The rectangular format is by far the most common, but sixty or seventy years ago, before the rise of the ubiquitous SLR, the 6x6cm square held sway. Cameras like the Rolleiflex offer a different angle of view for the photographer since the camera is generally held at chest height rather than at eye level. Not only is the square an interesting compositional challenge, but the lower viewpoint of a TLR can be very appropriate for shooting in the street.



2009

My involvement in local activities in the UK was gradually starting to increase and I photographed a number of events throughout the year. At this point I was invariably using a Pentax K10D with a 43mm Limited lens whenever I needed to work in colour. One downside of the digital revolution was, of course, the increased cost of processing colour film.

In Wales, street performers include jugglers and face painters as well as musicians. This shot has a special resonance for me as it brings to mind Oliviero Toscani’s photography for Benetton in the 1980s and ‘90s. Not the advertising campaigns as such, but the sharp colour contrasts he used to illustrate collaboration between people of different ethnic backgrounds.



2010

There are many ways to make a portrait. It can be direct or oblique, depending on the relationships that can be observed between the subject and their environment or created between the subject and the photographer. One might wonder at the meaning of a portrait of a person in which the face is not visible. But much as we are attuned to read the face of the subject, there is more in the structure of a portrait than might be read from facial features alone – poise and posture together form a dynamic relationship with the surroundings anchoring the subject in the frame. At its best this can become the three-way rapport to be found at the heart of documentary and environmental portraiture.

Choice of kit is important, if only for ease of use. The shot below was taken with a Pentax K7 and the 43mm Limited lens, the crop factor making it equivalent to a 65mm. The sensor on today’s digital SLR is now capable of fully displaying the resolution of the lens, putting it on a par with medium format. And where colour and tone are concerned very fine control is now possible using processing software.
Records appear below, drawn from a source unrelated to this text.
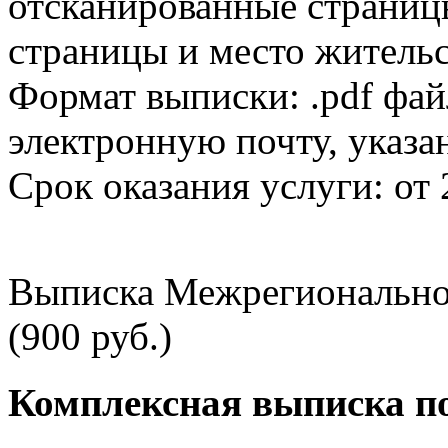
отсканированные страницы
страницы и место жительс
Формат выписки: .pdf фай
электронную почту, указа
Срок оказания услуги: от 
Выписка Межрегионально
(900 руб.)
Комплексная выписка п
At the same time, I was also shooting on black and white film, (Fuji Acros) with the Orestor 2.8/100 and a Pentax MZ-5n. Each combination of recording medium and lens has its own signature and technologies that go back a hundred years or more may still find their place according to context of the shot and the vision of the photographer.



For the coming ten years? Well, there’s a range of subject matter and equipment that I feel quite happy with and I’ll continue working with these, unless new challenges demand a different approach.